Exercise objective. Nothing in the records below should be altered when they are retyped.

Task input.
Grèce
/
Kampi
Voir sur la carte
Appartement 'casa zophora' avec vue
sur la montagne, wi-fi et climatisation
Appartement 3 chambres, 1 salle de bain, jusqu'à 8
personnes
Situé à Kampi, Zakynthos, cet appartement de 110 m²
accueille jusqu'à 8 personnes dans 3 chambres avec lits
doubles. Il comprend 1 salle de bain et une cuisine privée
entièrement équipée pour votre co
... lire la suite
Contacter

Your solution.
Grèce
/
Kampi
Voir sur la carte
Appartement 'casa zophora' avec vue
sur la montagne, wi-fi et climatisation
Appartement 3 chambres, 1 salle de bain, jusqu'à 8
personnes
Situé à Kampi, Zakynthos, cet appartement de 110 m²
accueille jusqu'à 8 personnes dans 3 chambres avec lits
doubles. Il comprend 1 salle de bain et une cuisine privée
entièrement équipée pour votre co
... lire la suite
Contacter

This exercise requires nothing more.